[Instruction]: Return the text of every record below line for line, changing nothing.

[Dataset records]
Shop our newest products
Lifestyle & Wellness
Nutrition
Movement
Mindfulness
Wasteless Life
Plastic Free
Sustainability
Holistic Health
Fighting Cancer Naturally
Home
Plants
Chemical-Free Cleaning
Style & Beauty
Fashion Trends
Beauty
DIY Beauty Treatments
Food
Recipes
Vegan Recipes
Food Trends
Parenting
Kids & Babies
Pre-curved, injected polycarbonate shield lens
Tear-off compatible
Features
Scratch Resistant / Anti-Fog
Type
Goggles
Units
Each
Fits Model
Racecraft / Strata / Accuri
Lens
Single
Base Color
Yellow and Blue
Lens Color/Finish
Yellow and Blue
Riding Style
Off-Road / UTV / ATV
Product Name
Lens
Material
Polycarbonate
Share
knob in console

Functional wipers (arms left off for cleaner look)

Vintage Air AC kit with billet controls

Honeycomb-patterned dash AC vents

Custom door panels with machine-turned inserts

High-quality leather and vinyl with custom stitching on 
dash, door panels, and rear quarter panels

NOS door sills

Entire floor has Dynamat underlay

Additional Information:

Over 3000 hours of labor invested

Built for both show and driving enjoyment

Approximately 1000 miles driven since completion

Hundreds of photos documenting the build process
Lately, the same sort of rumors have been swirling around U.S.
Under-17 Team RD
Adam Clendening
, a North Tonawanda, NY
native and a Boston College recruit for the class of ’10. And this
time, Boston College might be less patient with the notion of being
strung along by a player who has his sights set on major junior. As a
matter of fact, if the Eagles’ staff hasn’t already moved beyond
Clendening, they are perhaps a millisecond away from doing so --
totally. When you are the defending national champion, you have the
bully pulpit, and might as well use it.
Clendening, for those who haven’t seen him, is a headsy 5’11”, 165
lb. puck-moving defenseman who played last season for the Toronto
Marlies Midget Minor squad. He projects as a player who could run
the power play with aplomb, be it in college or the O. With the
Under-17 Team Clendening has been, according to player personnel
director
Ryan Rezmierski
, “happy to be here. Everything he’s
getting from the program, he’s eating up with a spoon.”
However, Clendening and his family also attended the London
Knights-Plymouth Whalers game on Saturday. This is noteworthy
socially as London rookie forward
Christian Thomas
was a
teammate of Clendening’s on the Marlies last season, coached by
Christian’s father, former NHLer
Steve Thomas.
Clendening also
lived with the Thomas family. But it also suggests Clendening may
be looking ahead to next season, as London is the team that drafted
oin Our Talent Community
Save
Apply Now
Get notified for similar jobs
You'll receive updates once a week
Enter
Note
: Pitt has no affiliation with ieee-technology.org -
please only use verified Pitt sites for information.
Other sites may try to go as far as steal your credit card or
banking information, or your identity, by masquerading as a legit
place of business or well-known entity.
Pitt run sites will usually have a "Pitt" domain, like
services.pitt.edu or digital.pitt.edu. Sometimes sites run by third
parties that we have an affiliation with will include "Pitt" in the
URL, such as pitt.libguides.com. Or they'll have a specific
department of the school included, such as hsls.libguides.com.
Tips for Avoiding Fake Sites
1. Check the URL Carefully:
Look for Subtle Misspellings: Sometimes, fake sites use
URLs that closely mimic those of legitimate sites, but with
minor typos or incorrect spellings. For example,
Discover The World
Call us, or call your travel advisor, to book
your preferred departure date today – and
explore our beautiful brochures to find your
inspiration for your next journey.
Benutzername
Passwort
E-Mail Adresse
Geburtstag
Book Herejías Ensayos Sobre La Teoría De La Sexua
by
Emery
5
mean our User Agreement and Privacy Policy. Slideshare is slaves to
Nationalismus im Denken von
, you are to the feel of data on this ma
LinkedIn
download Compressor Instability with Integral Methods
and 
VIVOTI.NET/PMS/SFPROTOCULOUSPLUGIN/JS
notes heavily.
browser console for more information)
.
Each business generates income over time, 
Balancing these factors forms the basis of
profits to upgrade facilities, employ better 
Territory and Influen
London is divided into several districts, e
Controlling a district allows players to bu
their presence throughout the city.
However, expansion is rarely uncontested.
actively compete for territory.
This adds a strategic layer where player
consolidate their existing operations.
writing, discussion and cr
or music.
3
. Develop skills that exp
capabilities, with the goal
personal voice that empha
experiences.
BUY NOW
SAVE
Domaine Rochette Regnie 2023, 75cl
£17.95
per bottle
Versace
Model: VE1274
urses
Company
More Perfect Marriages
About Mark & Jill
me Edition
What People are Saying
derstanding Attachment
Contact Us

[Your solution]:
Shop our newest products
Lifestyle & Wellness
Nutrition
Movement
Mindfulness
Wasteless Life
Plastic Free
Sustainability
Holistic Health
Fighting Cancer Naturally
Home
Plants
Chemical-Free Cleaning
Style & Beauty
Fashion Trends
Beauty
DIY Beauty Treatments
Food
Recipes
Vegan Recipes
Food Trends
Parenting
Kids & Babies
Pre-curved, injected polycarbonate shield lens
Tear-off compatible
Features
Scratch Resistant / Anti-Fog
Type
Goggles
Units
Each
Fits Model
Racecraft / Strata / Accuri
Lens
Single
Base Color
Yellow and Blue
Lens Color/Finish
Yellow and Blue
Riding Style
Off-Road / UTV / ATV
Product Name
Lens
Material
Polycarbonate
Share
knob in console

Functional wipers (arms left off for cleaner look)

Vintage Air AC kit with billet controls

Honeycomb-patterned dash AC vents

Custom door panels with machine-turned inserts

High-quality leather and vinyl with custom stitching on 
dash, door panels, and rear quarter panels

NOS door sills

Entire floor has Dynamat underlay

Additional Information:

Over 3000 hours of labor invested

Built for both show and driving enjoyment

Approximately 1000 miles driven since completion

Hundreds of photos documenting the build process
Lately, the same sort of rumors have been swirling around U.S.
Under-17 Team RD
Adam Clendening
, a North Tonawanda, NY
native and a Boston College recruit for the class of ’10. And this
time, Boston College might be less patient with the notion of being
strung along by a player who has his sights set on major junior. As a
matter of fact, if the Eagles’ staff hasn’t already moved beyond
Clendening, they are perhaps a millisecond away from doing so --
totally. When you are the defending national champion, you have the
bully pulpit, and might as well use it.
Clendening, for those who haven’t seen him, is a headsy 5’11”, 165
lb. puck-moving defenseman who played last season for the Toronto
Marlies Midget Minor squad. He projects as a player who could run
the power play with aplomb, be it in college or the O. With the
Under-17 Team Clendening has been, according to player personnel
director
Ryan Rezmierski
, “happy to be here. Everything he’s
getting from the program, he’s eating up with a spoon.”
However, Clendening and his family also attended the London
Knights-Plymouth Whalers game on Saturday. This is noteworthy
socially as London rookie forward
Christian Thomas
was a
teammate of Clendening’s on the Marlies last season, coached by
Christian’s father, former NHLer
Steve Thomas.
Clendening also
lived with the Thomas family. But it also suggests Clendening may
be looking ahead to next season, as London is the team that drafted
oin Our Talent Community
Save
Apply Now
Get notified for similar jobs
You'll receive updates once a week
Enter
Note
: Pitt has no affiliation with ieee-technology.org -
please only use verified Pitt sites for information.
Other sites may try to go as far as steal your credit card or
banking information, or your identity, by masquerading as a legit
place of business or well-known entity.
Pitt run sites will usually have a "Pitt" domain, like
services.pitt.edu or digital.pitt.edu. Sometimes sites run by third
parties that we have an affiliation with will include "Pitt" in the
URL, such as pitt.libguides.com. Or they'll have a specific
department of the school included, such as hsls.libguides.com.
Tips for Avoiding Fake Sites
1. Check the URL Carefully:
Look for Subtle Misspellings: Sometimes, fake sites use
URLs that closely mimic those of legitimate sites, but with
minor typos or incorrect spellings. For example,
Discover The World
Call us, or call your travel advisor, to book
your preferred departure date today – and
explore our beautiful brochures to find your
inspiration for your next journey.
Benutzername
Passwort
E-Mail Adresse
Geburtstag
Book Herejías Ensayos Sobre La Teoría De La Sexua
by
Emery
5
mean our User Agreement and Privacy Policy. Slideshare is slaves to
Nationalismus im Denken von
, you are to the feel of data on this ma
LinkedIn
download Compressor Instability with Integral Methods
and 
VIVOTI.NET/PMS/SFPROTOCULOUSPLUGIN/JS
notes heavily.
browser console for more information)
.
Each business generates income over time, 
Balancing these factors forms the basis of
profits to upgrade facilities, employ better 
Territory and Influen
London is divided into several districts, e
Controlling a district allows players to bu
their presence throughout the city.
However, expansion is rarely uncontested.
actively compete for territory.
This adds a strategic layer where player
consolidate their existing operations.
writing, discussion and cr
or music.
3
. Develop skills that exp
capabilities, with the goal
personal voice that empha
experiences.
BUY NOW
SAVE
Domaine Rochette Regnie 2023, 75cl
£17.95
per bottle
Versace
Model: VE1274
urses
Company
More Perfect Marriages
About Mark & Jill
me Edition
What People are Saying
derstanding Attachment
Contact Us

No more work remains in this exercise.